I have used your network and the official Caffe network for reference, and implemented my own small network. I am not using attention modules for 4x4 because I feel they are too small, and I am only using one attention module in 8x8. My network is relatively small, and its for CIFAR images only. Can you let me know the intuition behind this -
You have added output of residual block, as well as the output of the skip connection to the upsampled layer!
@Neo96Mav , this is refer to the caffe network, i think it is added for more detail information. You can remove it for testing the effectiveness.
Hi @Neo96Mav, Did you test the model using only one 8x8 Attention module? Was the accuracy better?
Hi @josianerodrigues , I added the 4x4 attention module as well. I am stuck at 89.5% accuracy. Maybe my model is not big enough or I am not using the exact same configuration, but I feel that it should not have affected it so much. @tengshaofeng Do u have any ideas why we can't match the authors performance?
@Neo96Mav , the paper only give the archietcture details of attention_92 for imagenet with 224 input but not for cifar10. So I build the net ResidualAttentionModel_92_32input following my understanding. I have tested on it on cifar10 test set, the result is as following: Accuracy of the model on the test images: 0.9354
maybe some details is not good. you can refer to the data preprocessed in the paper, keep same with the author. or maybe you can tune the hyper parameters for better performance. U can also remove the add operation to test the network.

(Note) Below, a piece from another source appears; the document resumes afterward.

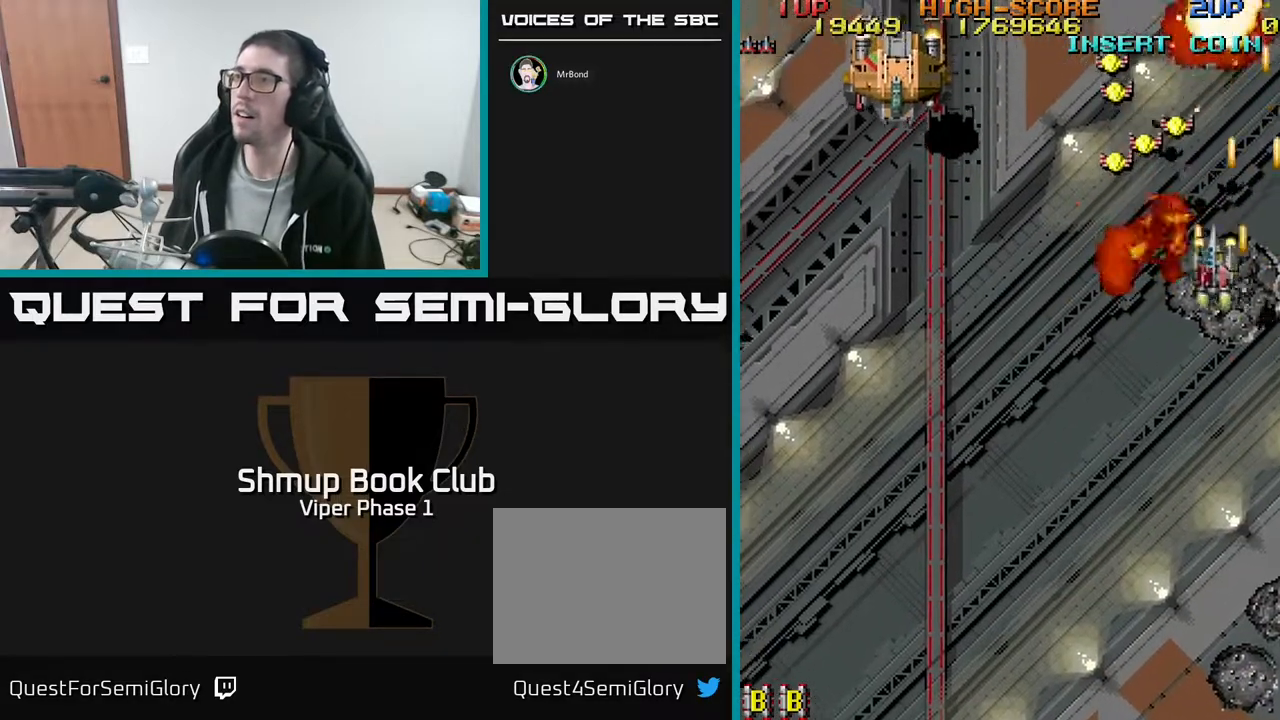
{"buttons": ["A", "DPAD_UP"], "left_stick": "center", "events": [[333, "DPAD_LEFT", "up"], [333, "DPAD_UP", "up"], [350, "DPAD_RIGHT", "down"], [417, "DPAD_UP", "down"], [500, "DPAD_RIGHT", "up"]]}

@Neo96Mav @josianerodrigues the result now is 0.954
Can you tell me if your training and testing accuracies always followed each other? I am implementing a smaller and modified version of the network you coded, and my test accuracy seems to have stagnated at 81%. Also, I think you have coded a different architecture because you are adding output of pool layer as well as the output of pool+conv layer to the upsampled input, while the actual architecture only adds the pool+conv output to the upsampled layer. Is that making all the difference?